News vis M. S. le Despencer, thanks!

Best lead to a new article EVER, right?

Smithsonian’s National Museum of African American History and Culture, which will open its doors at in 2015, has acquired Parliament’s Funkadelic Mothership (the second incarnation, that is — the first having long-since departed for other galaxies).

The legendary stage prop will serve as a crucial building block of the museum’s permanent display permanent music exhibition. Via Funk Music News:

When the band lowered the Mothership from the rafters of the Capital Centre in Landover in 1977, the response was rapturous. Not only was it instantly stunning — it felt like a cosmic metaphor for the sense of possibility that followed the civil rights movement.

That symbolism isn’t lost on the Smithsonian.

“With large iconic objects like this, we can tap into . . . themes of movement and liberation that are a constant in African-American culture,” says Dwandalyn R. Reece, curator of music and performing arts for the museum. “The Mothership as this mode of transport really fits into this musical trope in African American culture about travel and transit.”

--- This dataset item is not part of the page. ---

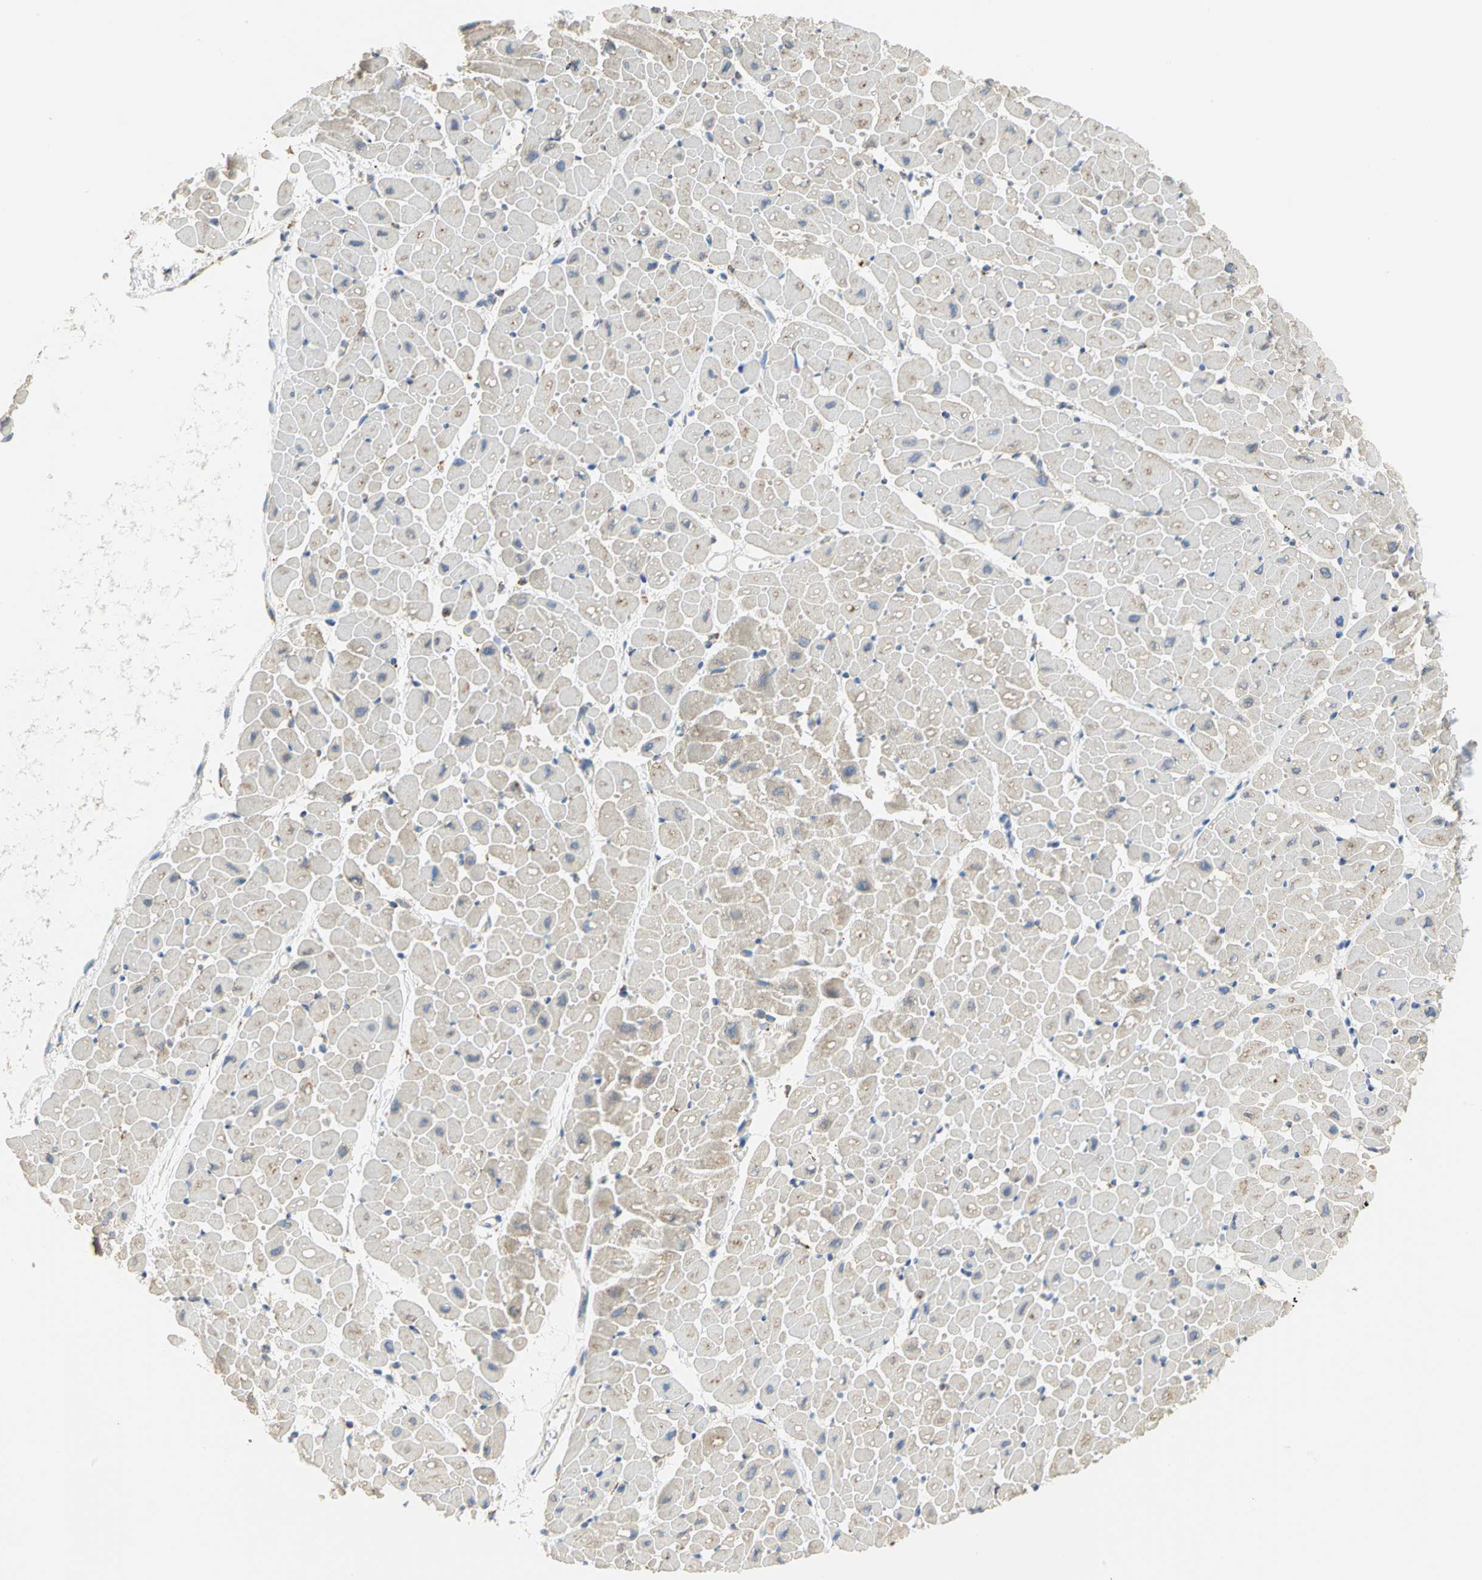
{"staining": {"intensity": "negative", "quantity": "none", "location": "none"}, "tissue": "heart muscle", "cell_type": "Cardiomyocytes", "image_type": "normal", "snomed": [{"axis": "morphology", "description": "Normal tissue, NOS"}, {"axis": "topography", "description": "Heart"}], "caption": "DAB immunohistochemical staining of unremarkable human heart muscle exhibits no significant expression in cardiomyocytes. The staining was performed using DAB to visualize the protein expression in brown, while the nuclei were stained in blue with hematoxylin (Magnification: 20x).", "gene": "SDF2L1", "patient": {"sex": "male", "age": 45}}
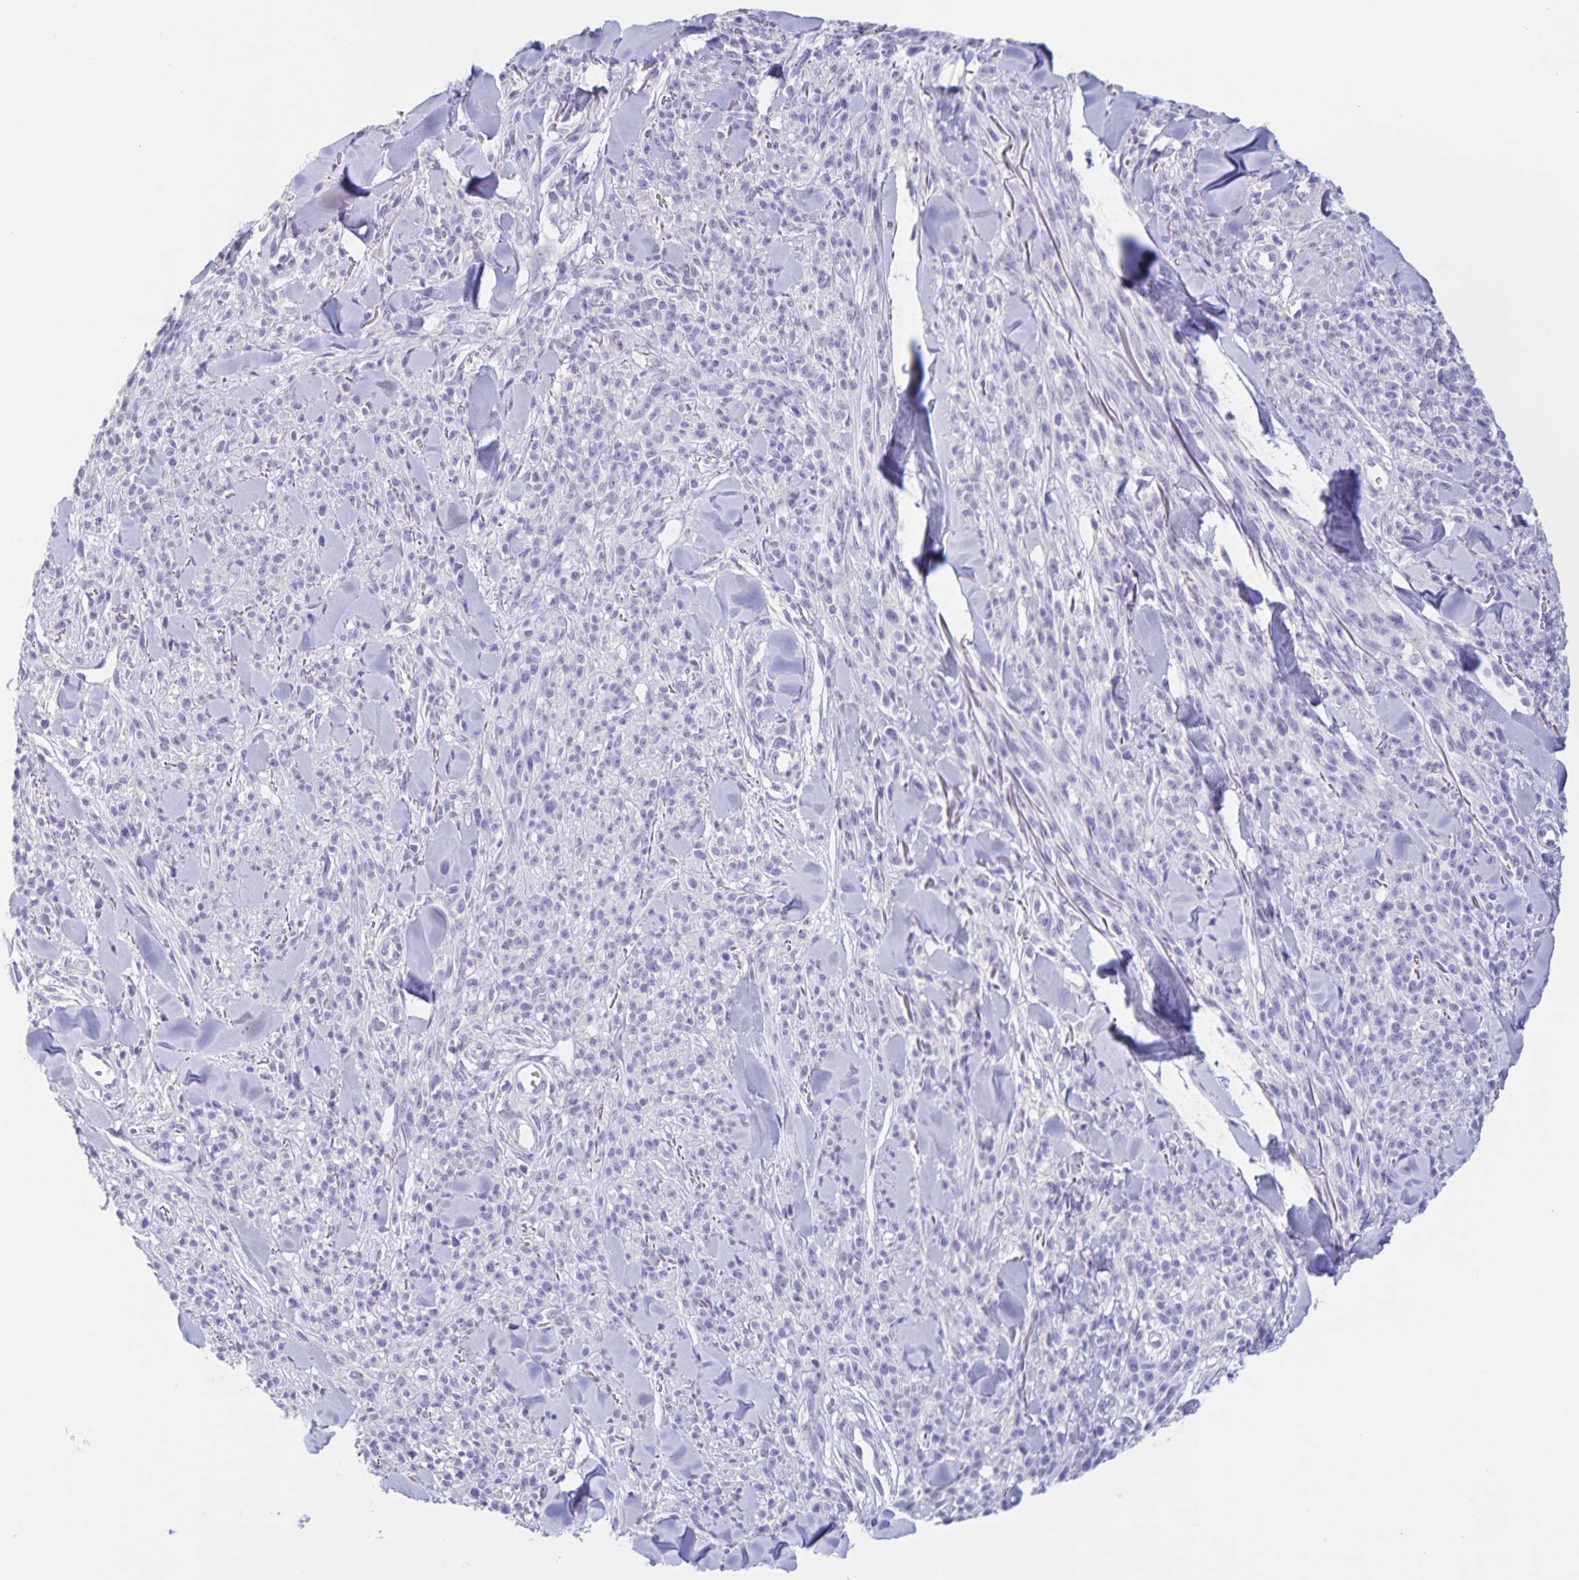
{"staining": {"intensity": "negative", "quantity": "none", "location": "none"}, "tissue": "melanoma", "cell_type": "Tumor cells", "image_type": "cancer", "snomed": [{"axis": "morphology", "description": "Malignant melanoma, NOS"}, {"axis": "topography", "description": "Skin"}, {"axis": "topography", "description": "Skin of trunk"}], "caption": "The photomicrograph exhibits no staining of tumor cells in melanoma. (DAB (3,3'-diaminobenzidine) immunohistochemistry (IHC), high magnification).", "gene": "DMGDH", "patient": {"sex": "male", "age": 74}}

It will be exhibited alongside other artifacts from American music history — Louis Armstrong’s trumpet, James Brown’s stage costumes, Lena Horne’s evening gowns. But it will be the only spaceship.

YES!! “Free your mind and come fly with me… it’s hip! On the Mothership. Swing down, sweet chariot, stop, and let me ride…”

4 Responses to ““The funkiest UFO in the galaxy is about to land in Chocolate City.””

  1. Tertiary Says:

    The person in charge of collections there clearly has excellent taste.

  2. Blue Stahli Says:

    I love that I can now say “The Smithsonian just made their funk the P-Funk” and be stating an actual fact.

  3. JMG Says:

    Hopefully coming soon: The Clones of Dr. Funkenstein at the Natural History Museum.

  4. JMG Says:

    Actually no, that should be the science museum. Durr.